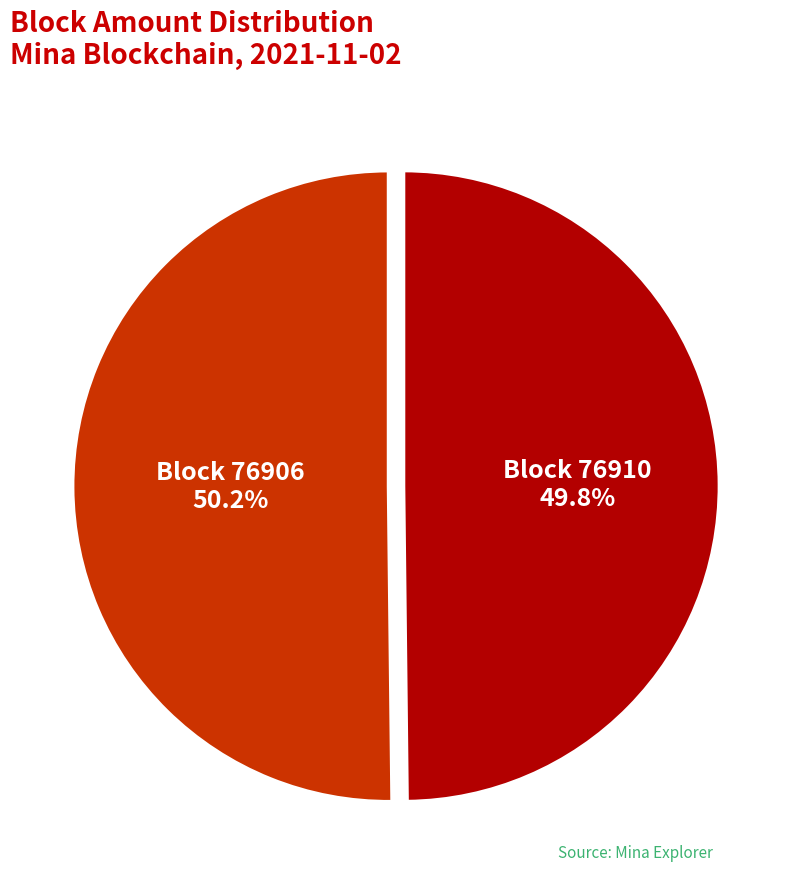

How many segments does this pie chart have?

2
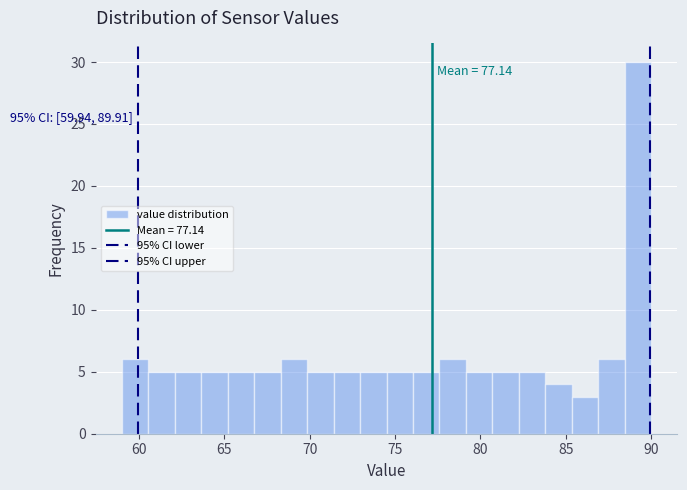

Read against the x-axis, roughly where is the centre of the tallest bar?

89.0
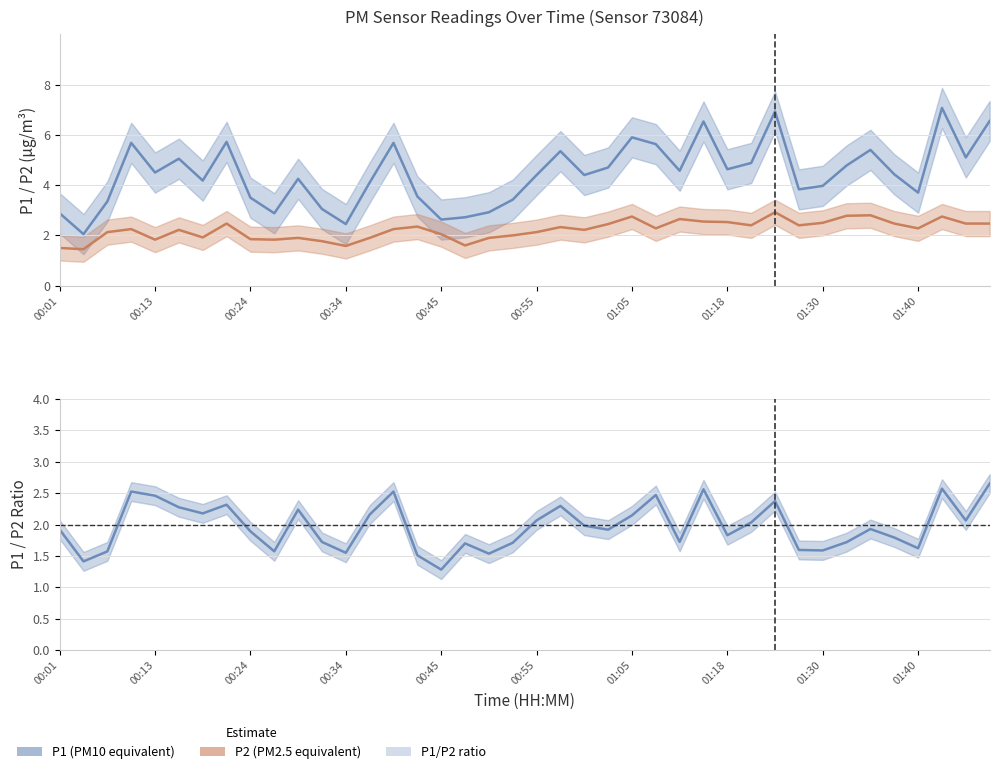

At which label is P1 closest to 4?

01:30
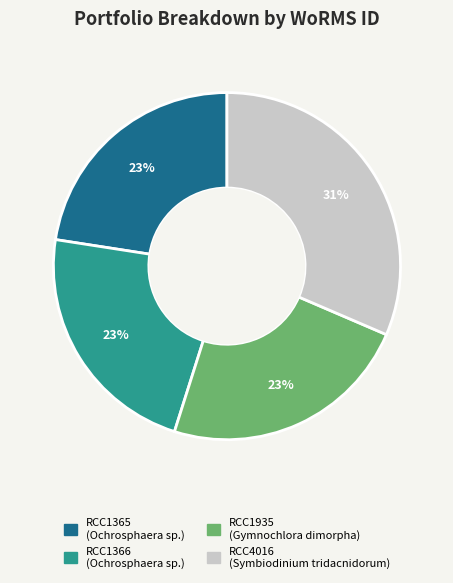

Count the number of slices in the pie.

4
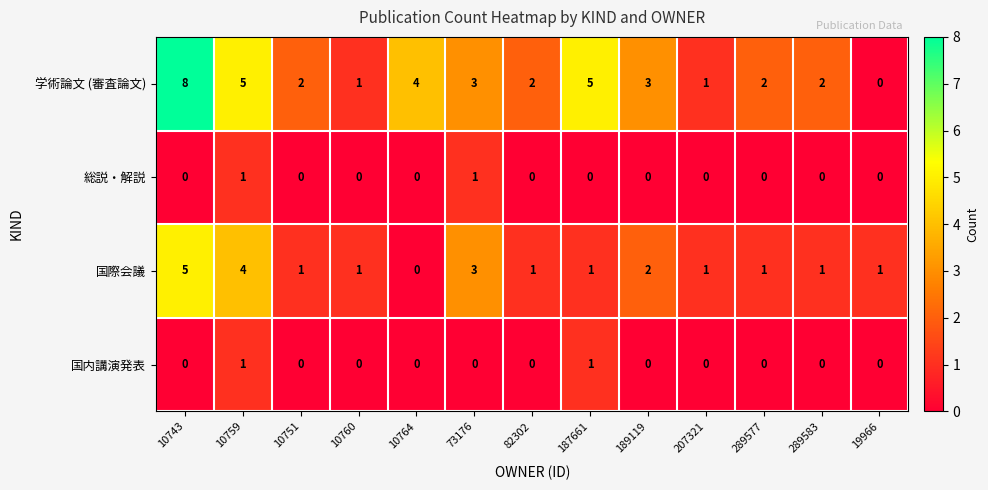

Which series has the largest total across all categories?

学術論文 (審査論文)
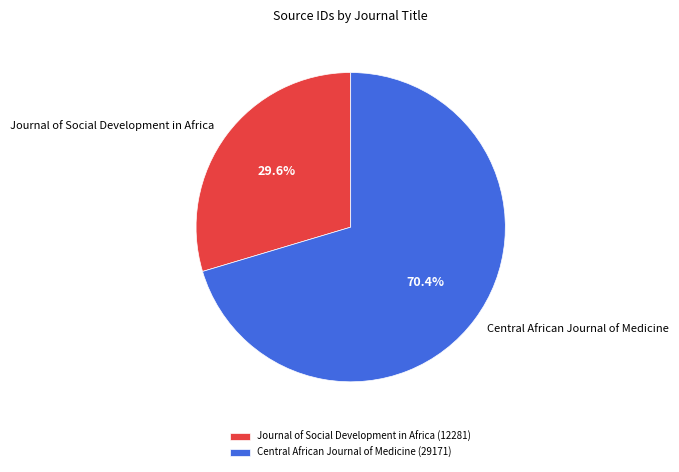

Which slice represents more than half of the pie?

Central African Journal of Medicine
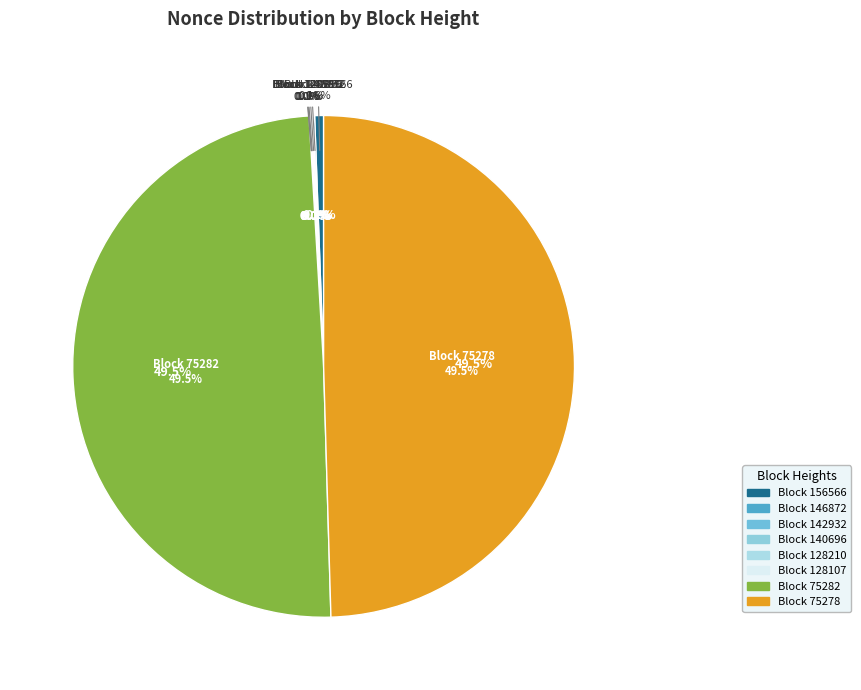

Which slice is the largest?

75282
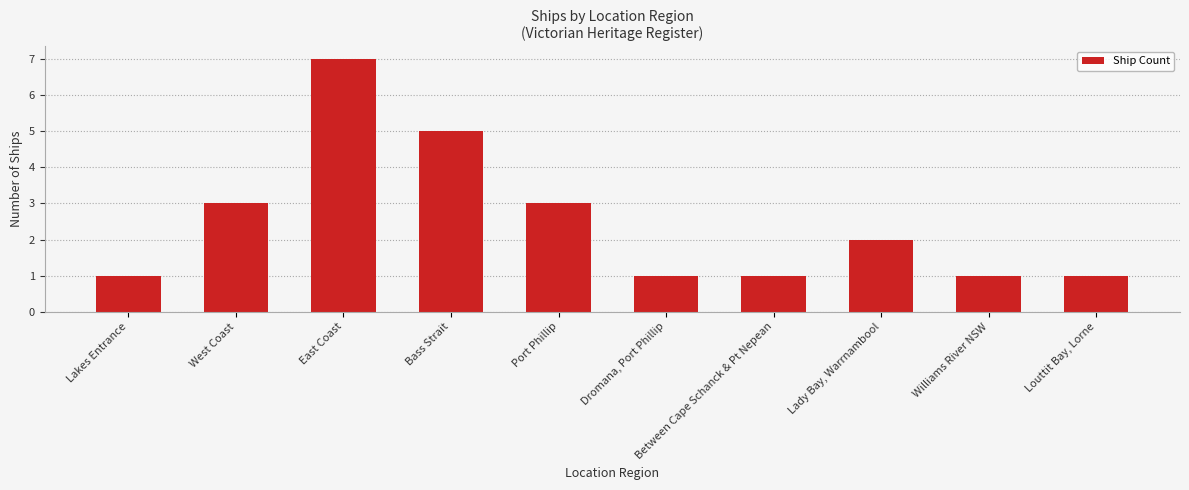

What is the value of the 4th bar from the left?

5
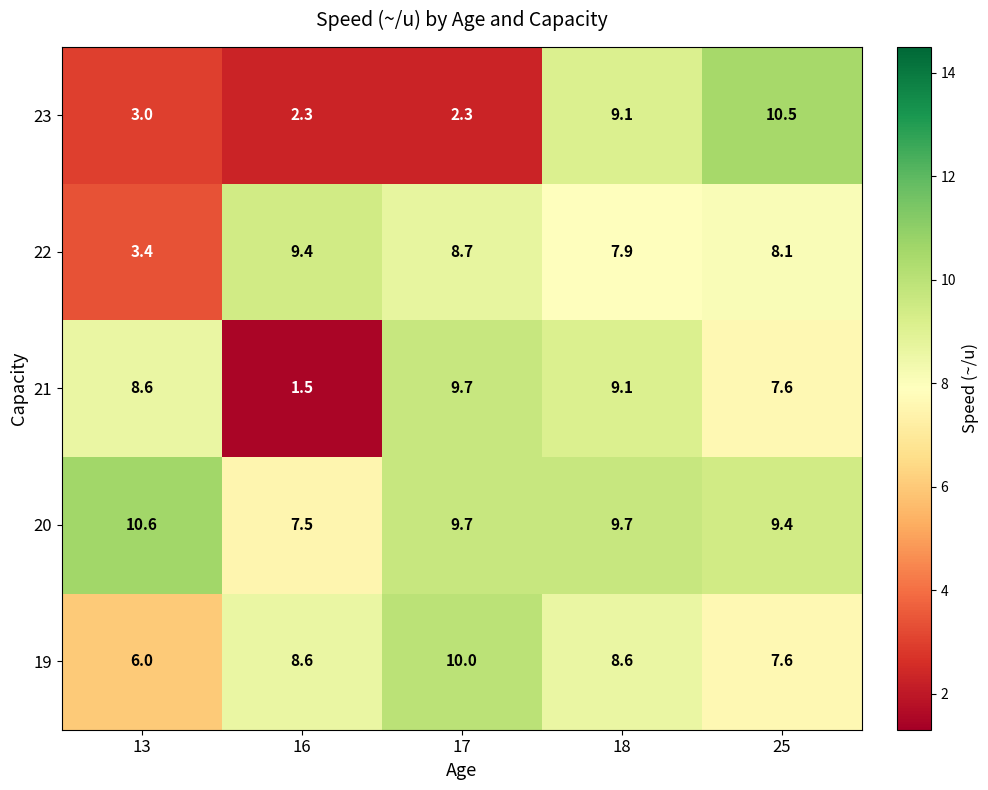

What is the maximum value shown in the chart?

10.6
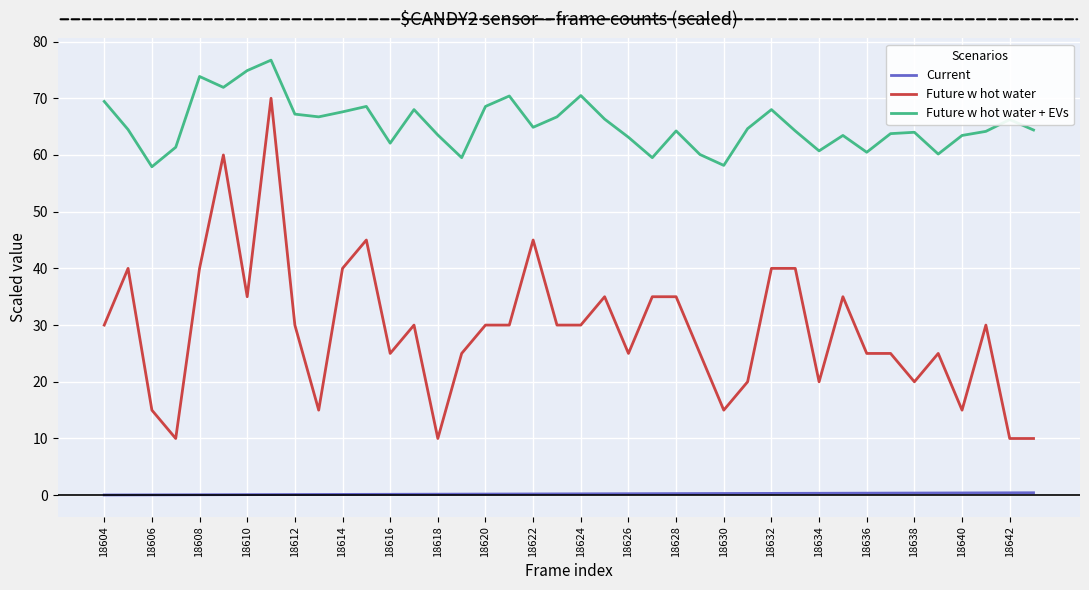

What is the greatest value displayed?

76.7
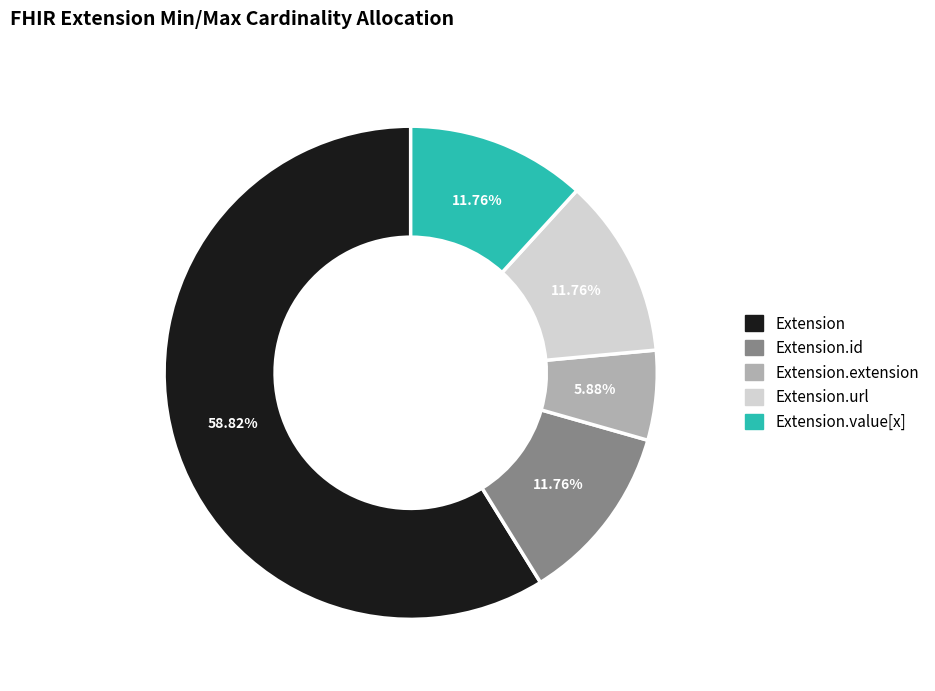

Is there any slice that represents more than half of the pie?

Yes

§ Your assignment
Reproduce all of the rows above word for word, leaving out the pictures.

§ Task solution
How many segments does this pie chart have?

2

Read against the x-axis, roughly where is the centre of the tallest bar?

89.0

At which label is P1 closest to 4?

01:30

Count the number of slices in the pie.

4

Which series has the largest total across all categories?

学術論文 (審査論文)

Which slice represents more than half of the pie?

Central African Journal of Medicine

Which slice is the largest?

75282

What is the value of the 4th bar from the left?

5

What is the maximum value shown in the chart?

10.6

What is the greatest value displayed?

76.7

Is there any slice that represents more than half of the pie?

Yes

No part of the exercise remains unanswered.